For the past 40 years, the U.S. military has turned retired and decommissioned military equipment-- such as ships and tanks-- into artificial reefs, primarily as a lower-cost alternative to recycling or storing old ships. With an active force of 296 ships, and the Navy set to decommission 15 ships in 2022, the question of what to do with these behemoths is no trifle. The disposal of these ships must minimize environmental dangers. And the high costs of responsible disposal should be factored into decisions about new ship-building and weighed against other pressing societal needs.

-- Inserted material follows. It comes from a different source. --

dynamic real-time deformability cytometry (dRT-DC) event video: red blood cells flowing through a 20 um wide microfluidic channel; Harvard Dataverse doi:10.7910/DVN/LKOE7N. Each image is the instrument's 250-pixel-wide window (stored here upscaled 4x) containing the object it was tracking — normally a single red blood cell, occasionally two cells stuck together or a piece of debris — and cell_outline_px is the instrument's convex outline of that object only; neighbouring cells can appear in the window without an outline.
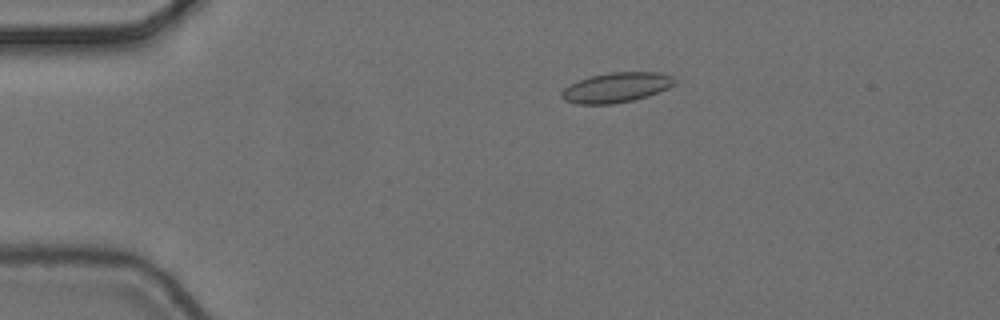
{"species": "common noctule bat (a hibernating species)", "species_latin": "Nyctalus noctula", "temperature_condition": "cold", "stored_images_in_passage": 5, "camera_frame_rate_fps": 3000, "um_per_image_px": 0.085, "animal": {"sex": "female", "body_mass_g": 24.6, "forearm_length_mm": 56.2}, "frame": {"image": 1, "passage_image": 3, "time_ms": 0.667, "image_size_px": [1000, 320], "cell_outline_px": [[676, 84], [660, 92], [648, 96], [632, 100], [612, 104], [576, 104], [564, 100], [560, 96], [560, 92], [568, 84], [588, 76], [612, 72], [660, 72], [676, 76]], "centroid_in_image_um": [52.4, 7.43], "position_along_channel_um": 32.6, "area_um2": 20.11}}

When these large structures are sunk, they can foster algae growth and provide a habitat for fish. However, old military equipment also contains toxins, like polychlorinated biphenyls (PCB’s), and other pollutants, which pose a risk to human health and the functioning of marine environments. To mitigate these known consequences, in 2006 the EPA created guidelines for the creation of artificial reefs, requiring all substances over a certain pollutant threshold to be removed. However, these regulations are not infallible: if an object over the pollutant threshold is too difficult to remove, the EPA can approve a bypass of its removal.

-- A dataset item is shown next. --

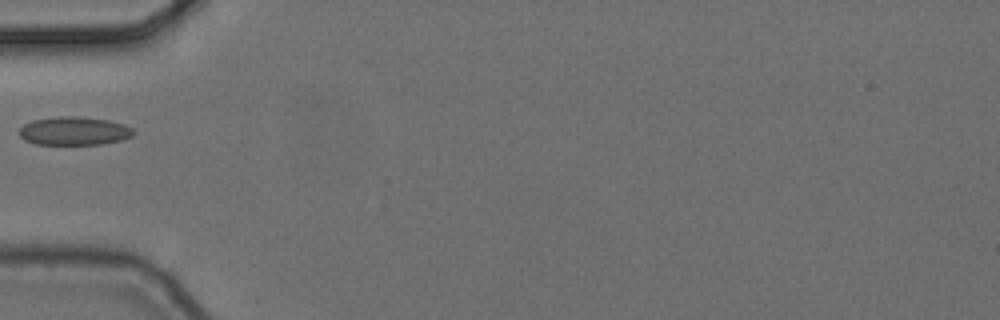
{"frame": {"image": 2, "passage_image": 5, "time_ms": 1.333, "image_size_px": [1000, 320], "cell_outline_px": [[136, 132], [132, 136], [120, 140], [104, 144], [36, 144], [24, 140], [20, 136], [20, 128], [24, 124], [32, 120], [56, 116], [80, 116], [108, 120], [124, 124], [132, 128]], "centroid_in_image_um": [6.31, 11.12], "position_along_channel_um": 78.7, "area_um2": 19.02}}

The sinking of the US ex-Oriskany in 2006 is an example of the US military’s failure to critically examine the impacts of their artificial reef program. Although the military followed EPA disposal guidelines, the ship still contained around 700 pounds of PCBs when it was sunk, despite the US military spending around $20 million to clean the vessel. A study conducted partly by Florida’s Fish and Wildlife Conservation Commission confirmed the negative consequences of the ex-Oriskany sinking: elevated levels of PBCs were found in fish living within the ex Naval ship’s “reef”.
The contamination resulting from these discarded ships is just one part of a larger story of environmental destruction: the U.S. military is the world's largest institutional consumer of oil, and its carbon footprint exceeds those of many developed nations.

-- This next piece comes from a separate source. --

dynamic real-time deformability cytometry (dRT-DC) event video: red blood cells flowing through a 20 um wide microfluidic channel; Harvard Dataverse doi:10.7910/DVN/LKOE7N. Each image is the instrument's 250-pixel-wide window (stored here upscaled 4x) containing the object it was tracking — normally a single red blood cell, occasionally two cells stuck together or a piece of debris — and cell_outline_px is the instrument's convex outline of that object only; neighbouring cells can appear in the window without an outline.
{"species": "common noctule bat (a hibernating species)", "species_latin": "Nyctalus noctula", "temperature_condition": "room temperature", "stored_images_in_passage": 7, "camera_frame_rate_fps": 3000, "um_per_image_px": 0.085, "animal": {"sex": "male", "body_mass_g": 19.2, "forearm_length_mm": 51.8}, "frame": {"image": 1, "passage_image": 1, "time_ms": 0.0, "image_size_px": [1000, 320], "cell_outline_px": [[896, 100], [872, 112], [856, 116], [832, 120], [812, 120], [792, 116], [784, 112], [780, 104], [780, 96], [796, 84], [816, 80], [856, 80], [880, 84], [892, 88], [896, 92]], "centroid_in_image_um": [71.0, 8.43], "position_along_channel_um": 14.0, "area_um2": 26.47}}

If the Pentagon wanted to contribute to a healthy marine ecosystem, it should slash its emissions. Reductions in carbon emissions will help to maintain earth’s marine ecosystems by curbing ocean acidification which dissolves naturally occurring coral. Not only are artificial reefs a bandaid for the problem of coral reef destruction, they also add to the Pentagon’s atrocious record of environmental devastation, given the high likelihood of PCB contamination.
The Navy has proposed a budget of $22 billion to build new ships in 2022 - ships that will add to the Pentagon’s fossil fuel emissions and one day require disposal of more toxic material. Instead of adding to the Pentagon’s pollution balance sheet, a better proposal is to reinvest that money into initiatives that support green infrastructure and decarbonization of the US economy. Taking that $22 billion and investing in solar power would be enough to power 35 million households, or more than one in four households in this country. Making better choices with our federal budget is essential to supporting not only the health of our marine ecosystems, but also the health of our entire planet.
Nina Merz is a Next Leader on the National Priorities Project at the Institute for Policy Studies.